現金預貯金の財産分与

現金預貯金の財産分与

夫婦が共同で築いた現金や預貯金は、財産分与の対象

夫婦共同生活のなかで作り上げられた現金や預貯金は、原則夫婦の共有財産ということになりますので、財産分与の対象になります。夫の給料から積立てた定期性の預貯金などがその典型です。

他方で、結婚前から各自が所有していた現金や預貯金等は特有財産として財産分与の対象とはなりません。

正確な預貯金の金額を把握することは困難な場合も

夫婦が結婚後、それぞれどのようなかたちで貯蓄をしているのかは分かりにくい場合が多いと言えます。家計を全て妻に任せている夫の場合、自分名義の預貯金についてすら正確に把握していないことが多いといえます。

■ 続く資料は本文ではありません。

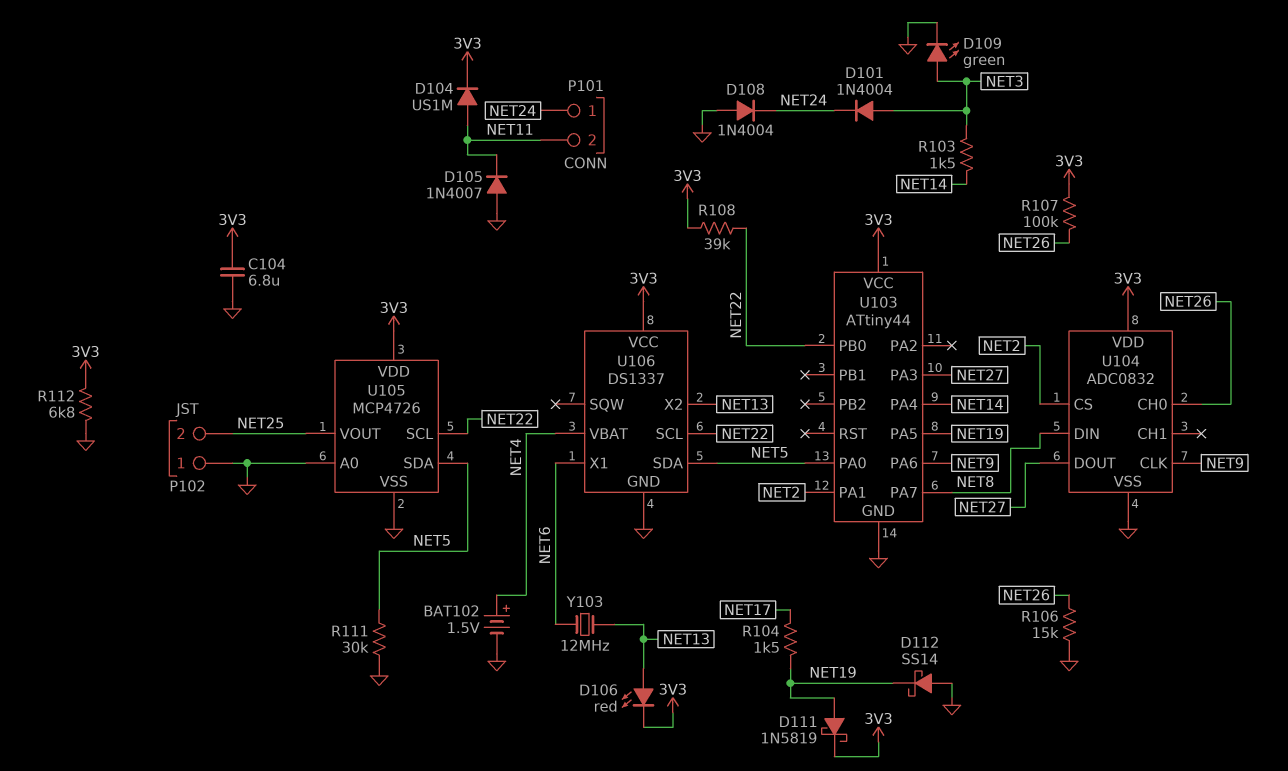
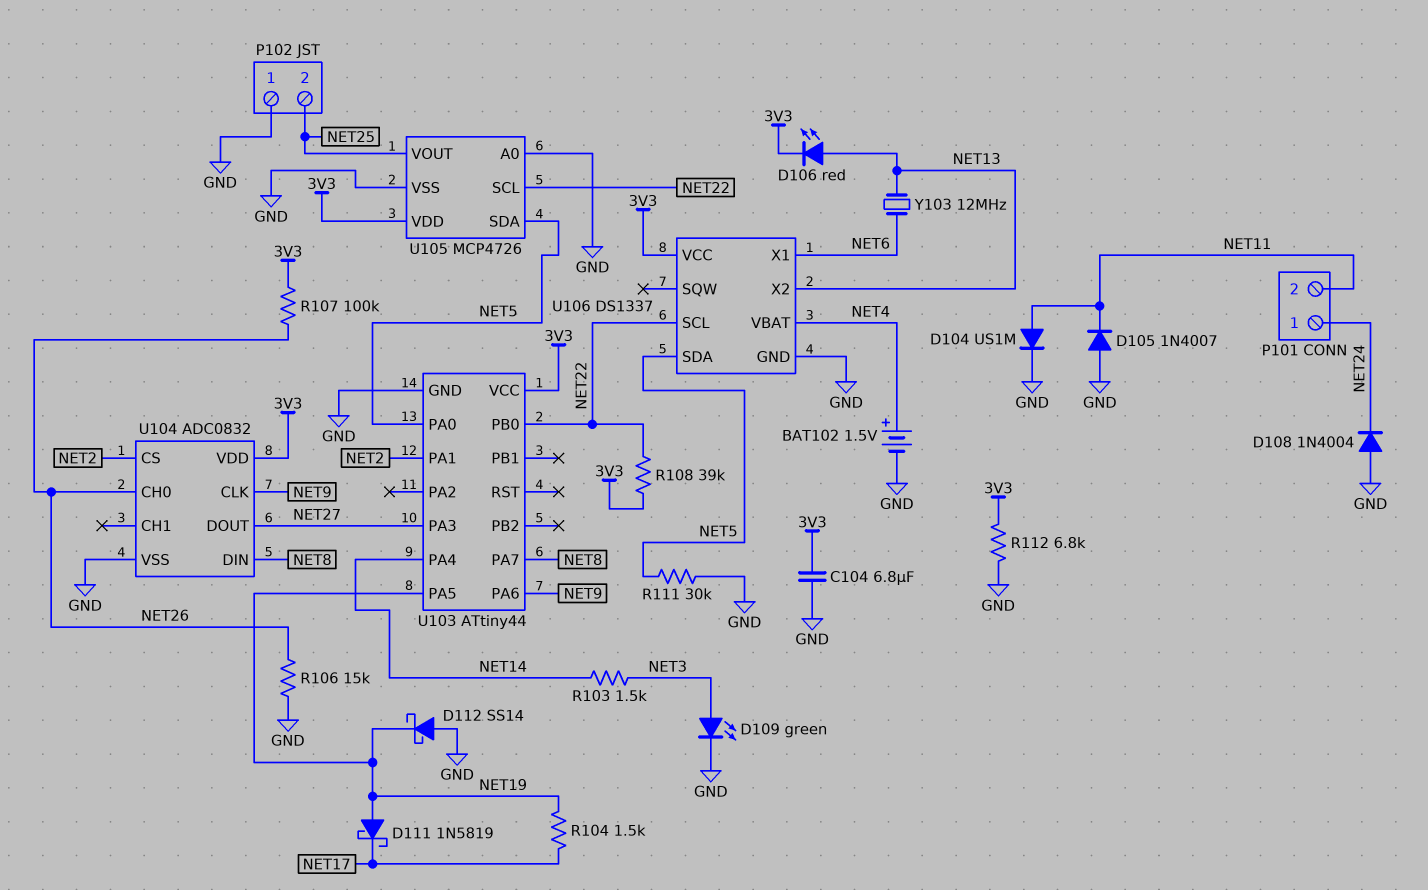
D101: diode 1N4004 (A NET3, K NET24) -> none
D104: diode US1M (A NET11, K 3V3) -> diode US1M (A NET11, K GND)
D111: schottky 1N5819 (A NET19, K 3V3) -> schottky 1N5819 (A NET19, K NET17)

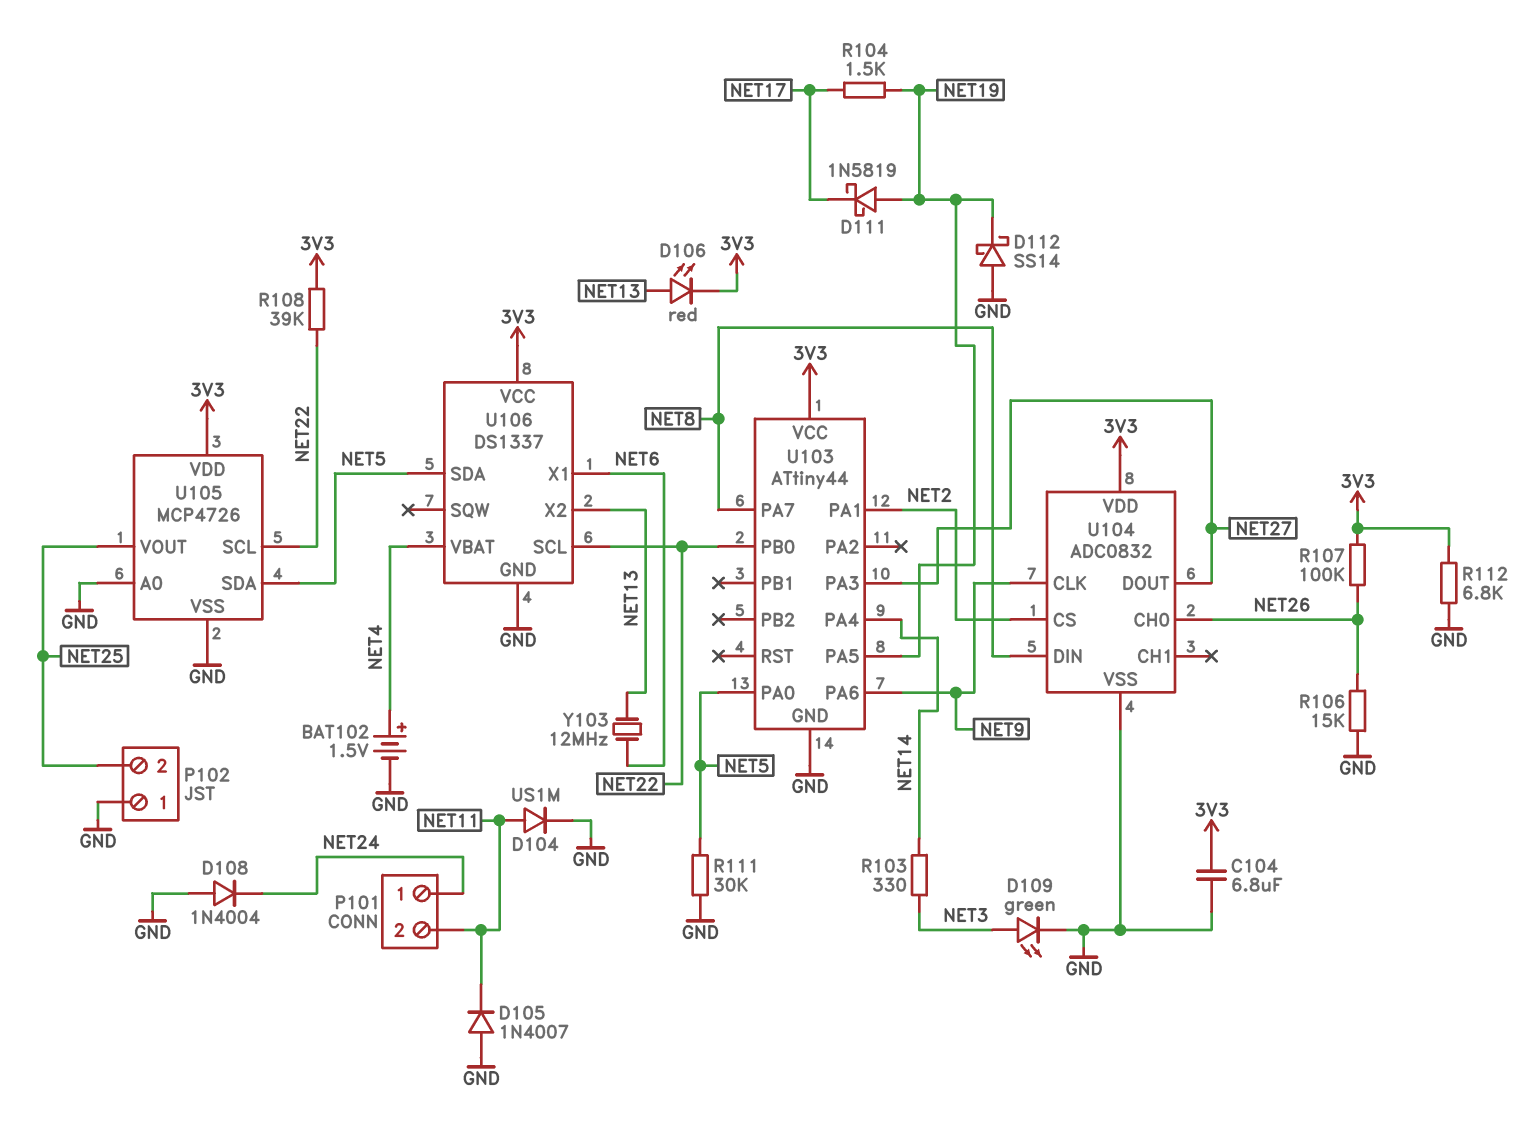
R103: 1.5k (NET3, NET14) -> 330 (NET3, NET14)

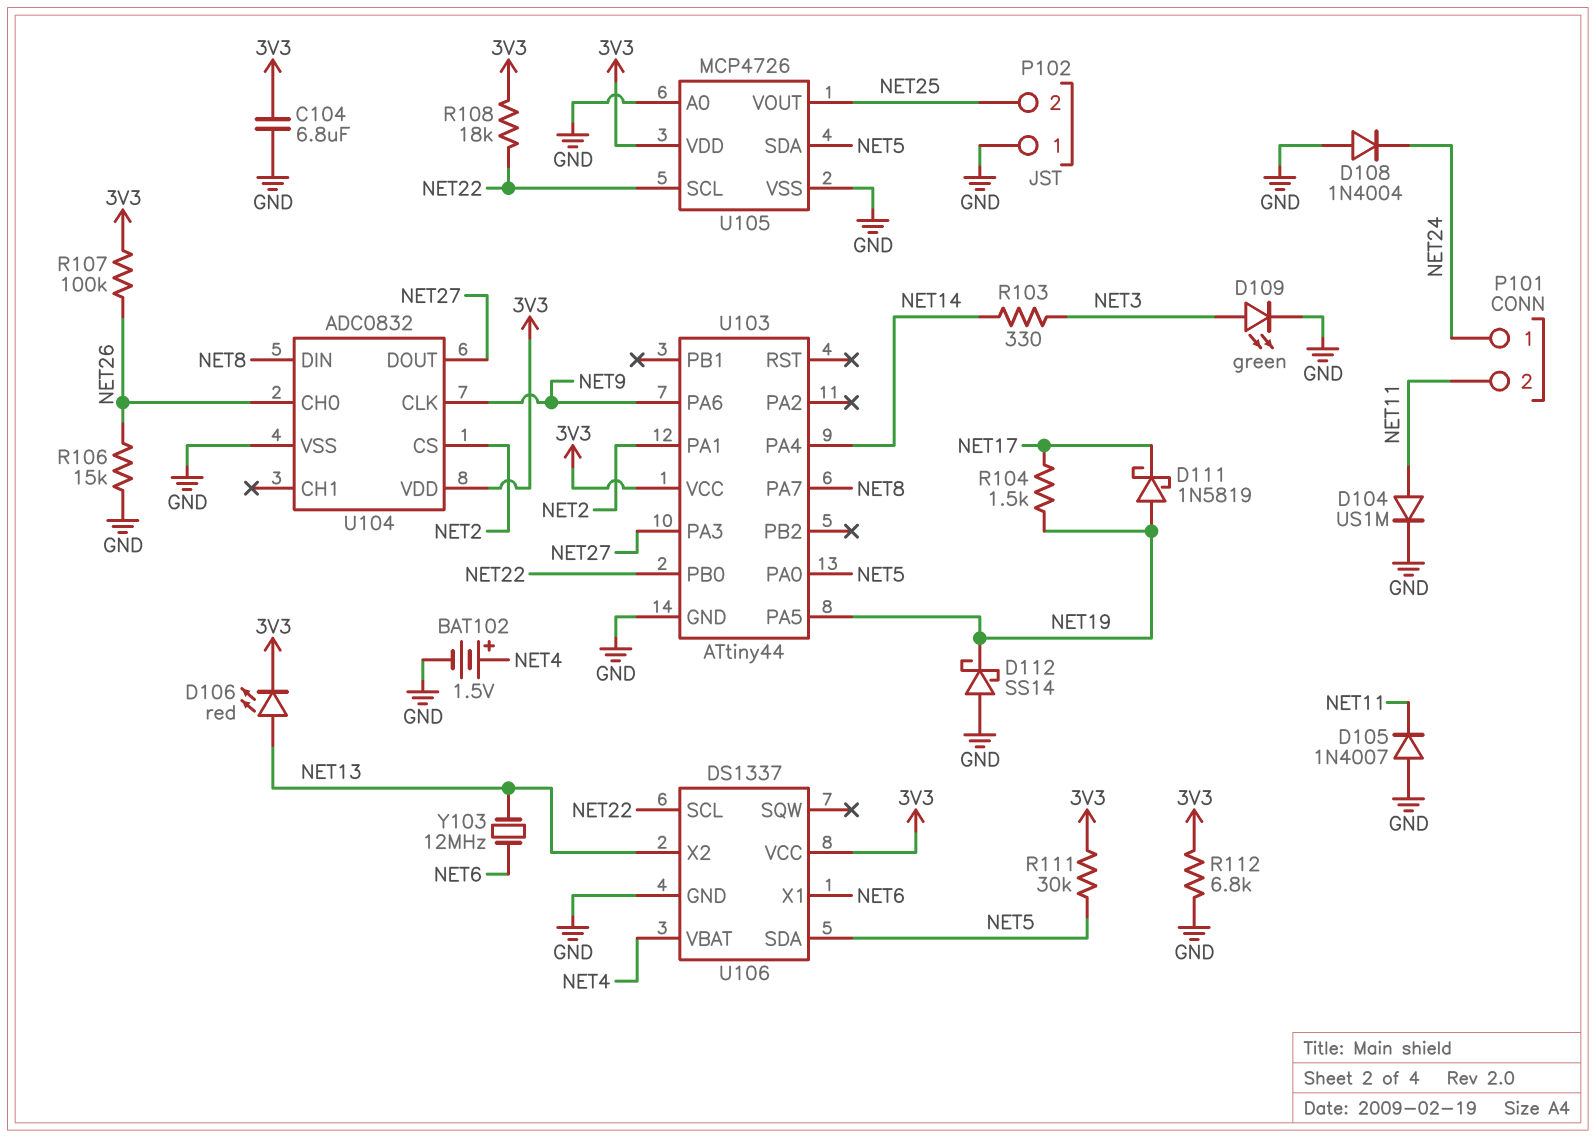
R108: 39k (3V3, NET22) -> 18k (3V3, NET22)
R111: 30k (GND, NET5) -> 30k (3V3, NET5)

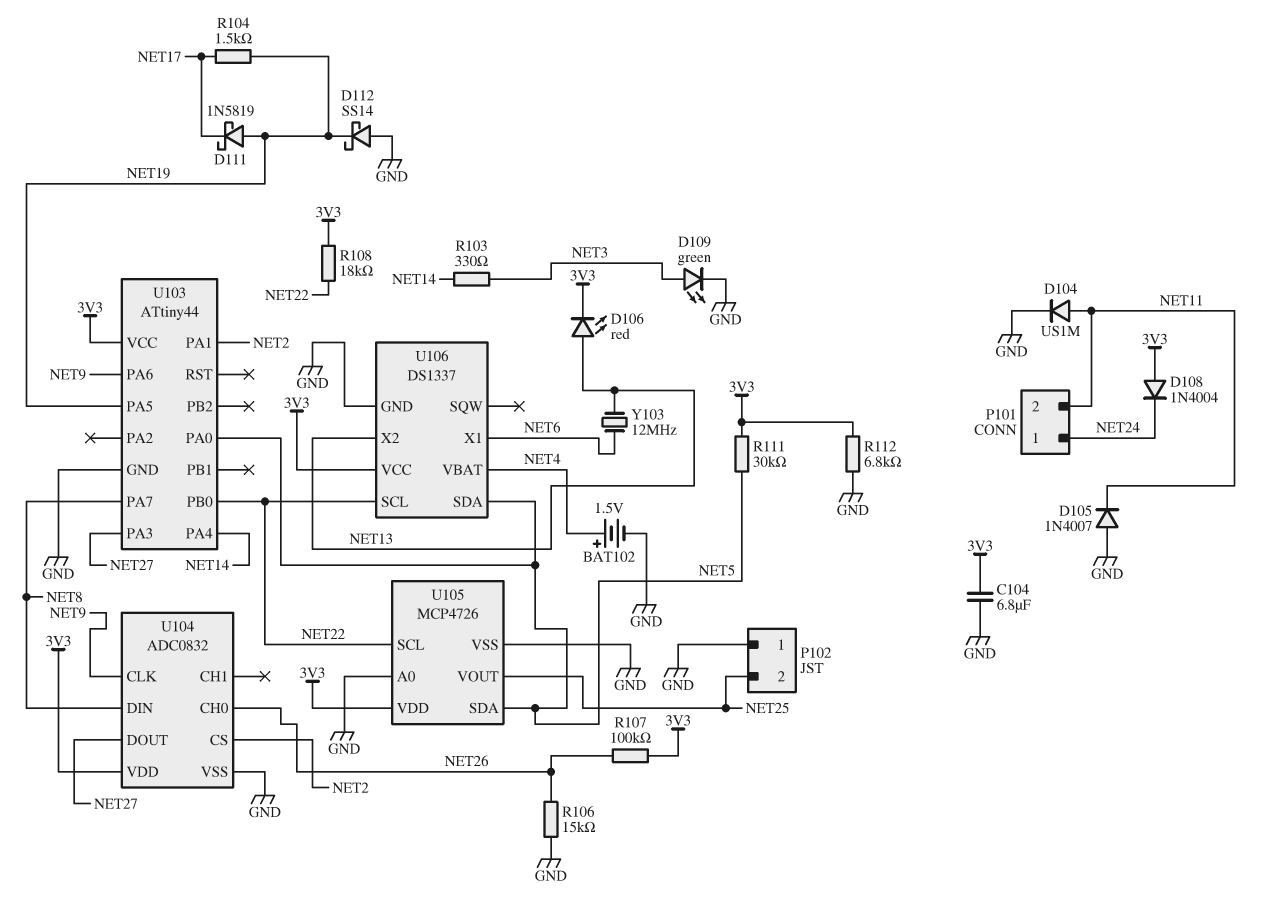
D108: diode 1N4004 (A GND, K NET24) -> diode 1N4004 (A 3V3, K NET24)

また、別居に至っているご夫婦ですと、双方にどのような口座があって、貯金がどの程度あるのかということが分からなくなっていることが多いでしょう。

離婚協議や調停の場においては、双方が現金預貯金について情報開示をすることが前提となりますが、正確な情報を開示してもらえない場合が問題です。

自分の名義の口座でしたら、各金融機関に自分自身で残高を照会することができます。しかし、配偶者や子ども名義の口座については、金融機関は本人からの紹介ではないということで応じてくれません。協議や調停の段階では、開示された情報が不十分な場合も多く、調べる手段もないので、すべての情報を出しきるというのはなかなか難しいのが実情です。

「調査嘱託」の申し立てで財産を調査することが可能

審判や訴訟に移行すると、「調査嘱託」という手段を用いることができるようになります。

財産分与の額にどうしても納得がいかないという場合は、審判や訴訟という手続きも視野に入れる必要があります。ただし、訴訟ともなれば時間や費用もかかりますから、それだけの手続きをしてまで預貯金を財産分与の対象にするかは慎重に判断することが必要です。

離婚を視野に入れている場合、どのような預貯金があるのか、日頃からしっかりと把握しておくことが望ましいといえるでしょう。